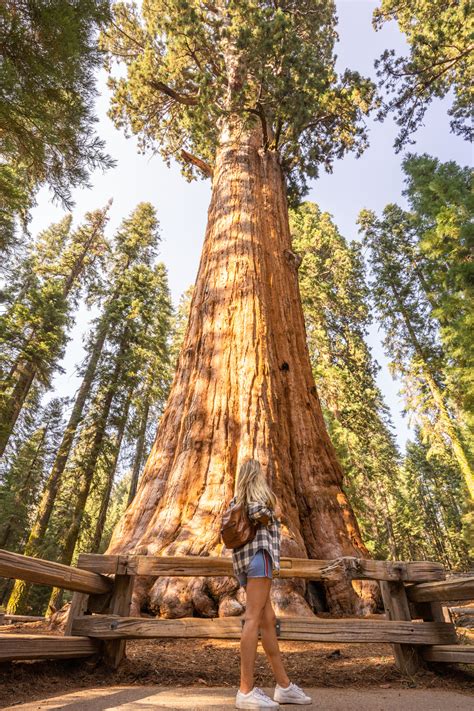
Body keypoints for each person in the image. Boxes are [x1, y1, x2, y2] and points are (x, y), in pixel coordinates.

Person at [230, 458, 312, 709]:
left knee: (267, 621)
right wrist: (274, 512)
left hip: (244, 566)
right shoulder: (255, 504)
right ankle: (245, 690)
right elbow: (263, 514)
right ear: (256, 478)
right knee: (253, 619)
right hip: (259, 562)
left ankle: (284, 686)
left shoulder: (236, 502)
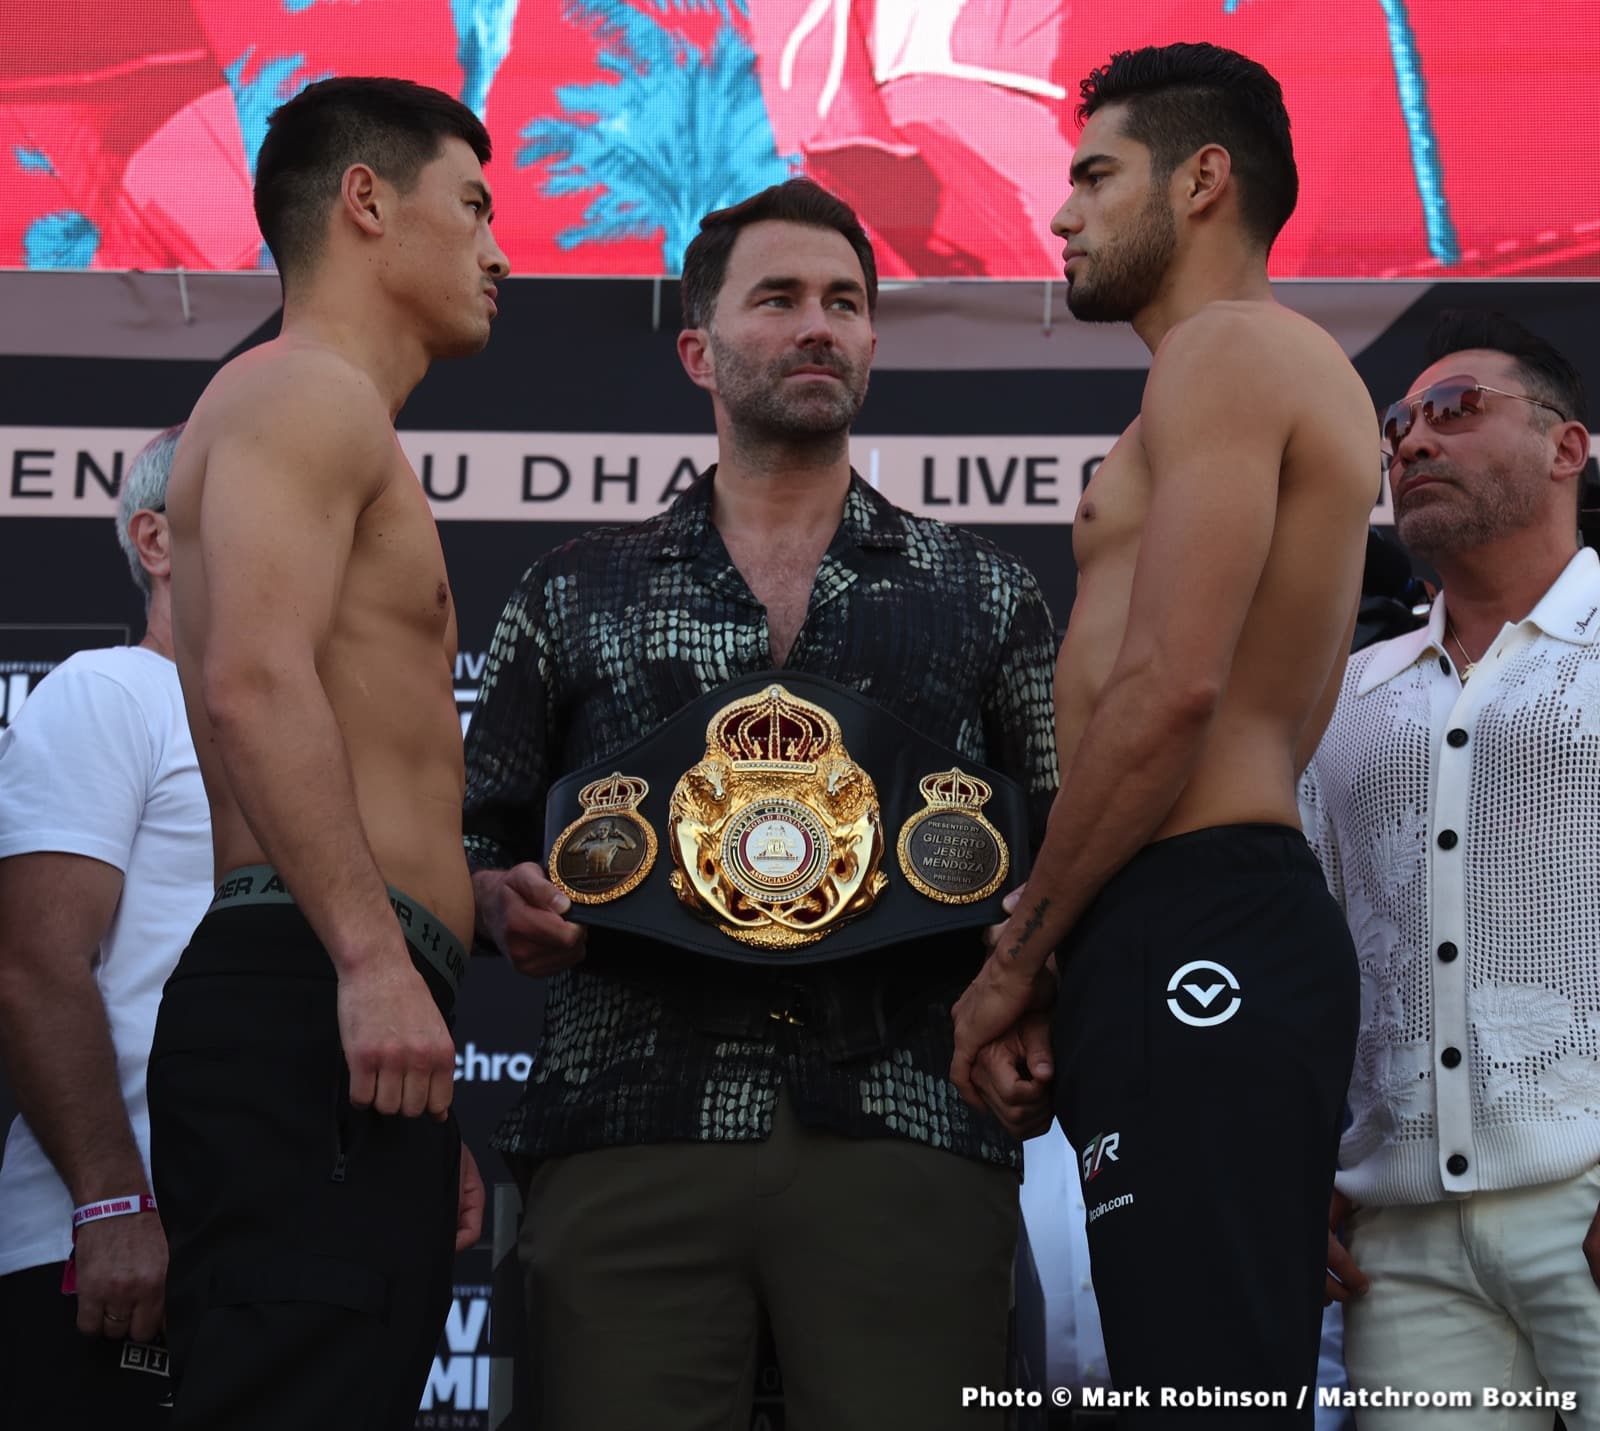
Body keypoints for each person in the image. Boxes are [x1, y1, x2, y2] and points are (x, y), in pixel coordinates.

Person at [463, 177, 1059, 1430]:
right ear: (699, 349)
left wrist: (1032, 985)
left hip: (904, 1121)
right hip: (632, 1121)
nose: (818, 328)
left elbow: (1063, 848)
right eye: (779, 299)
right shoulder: (574, 590)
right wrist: (495, 897)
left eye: (845, 303)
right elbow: (473, 834)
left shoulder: (985, 591)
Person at [950, 42, 1378, 1422]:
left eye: (1091, 175)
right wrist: (1074, 951)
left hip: (1208, 923)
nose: (1061, 215)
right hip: (1176, 923)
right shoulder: (1226, 370)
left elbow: (1173, 689)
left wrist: (1013, 955)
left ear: (1204, 180)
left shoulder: (1231, 348)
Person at [145, 76, 508, 1428]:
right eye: (470, 205)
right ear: (367, 200)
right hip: (311, 988)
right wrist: (366, 961)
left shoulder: (319, 409)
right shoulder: (303, 391)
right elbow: (249, 678)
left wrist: (451, 925)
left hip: (340, 1019)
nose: (498, 248)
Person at [1303, 309, 1599, 1428]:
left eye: (1456, 409)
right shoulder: (1342, 699)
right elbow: (1309, 955)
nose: (1413, 440)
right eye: (1399, 423)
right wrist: (1299, 1177)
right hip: (1402, 1248)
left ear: (1567, 446)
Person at [0, 427, 211, 1428]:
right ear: (156, 543)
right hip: (104, 1249)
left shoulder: (296, 736)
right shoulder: (109, 690)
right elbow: (36, 964)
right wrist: (111, 1200)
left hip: (252, 1247)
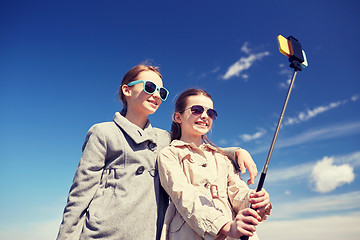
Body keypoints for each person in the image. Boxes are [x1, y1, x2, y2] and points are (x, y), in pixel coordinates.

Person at [57, 64, 258, 240]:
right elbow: (79, 196)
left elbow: (197, 147)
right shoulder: (103, 132)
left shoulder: (164, 139)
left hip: (150, 233)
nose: (156, 95)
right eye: (150, 87)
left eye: (162, 92)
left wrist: (236, 152)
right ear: (127, 90)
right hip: (104, 233)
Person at [158, 89, 272, 240]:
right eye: (196, 110)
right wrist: (226, 226)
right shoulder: (169, 154)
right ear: (178, 117)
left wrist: (255, 199)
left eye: (210, 113)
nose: (204, 116)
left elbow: (237, 192)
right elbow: (183, 196)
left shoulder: (222, 158)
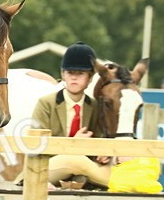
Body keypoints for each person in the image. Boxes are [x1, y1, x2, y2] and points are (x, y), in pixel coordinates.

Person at [26, 41, 113, 187]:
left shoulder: (95, 107)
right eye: (70, 73)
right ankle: (114, 183)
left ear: (90, 78)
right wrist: (72, 143)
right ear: (63, 74)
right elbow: (36, 147)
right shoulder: (46, 103)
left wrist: (102, 153)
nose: (74, 78)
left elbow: (99, 140)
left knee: (90, 165)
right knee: (75, 160)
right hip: (46, 167)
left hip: (82, 174)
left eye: (80, 74)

---*---

WORK INSTRUCTIONS. In the data above, start at the line that has "right eye: (470, 205)", stop after the line that has "nose: (498, 248)", and print every line in between exactly as it stands.

RESPONSE AREA.
right eye: (470, 205)
right ear: (367, 200)
right hip: (311, 988)
right wrist: (366, 961)
left shoulder: (319, 409)
right shoulder: (303, 391)
right elbow: (249, 678)
left wrist: (451, 925)
left hip: (340, 1019)
nose: (498, 248)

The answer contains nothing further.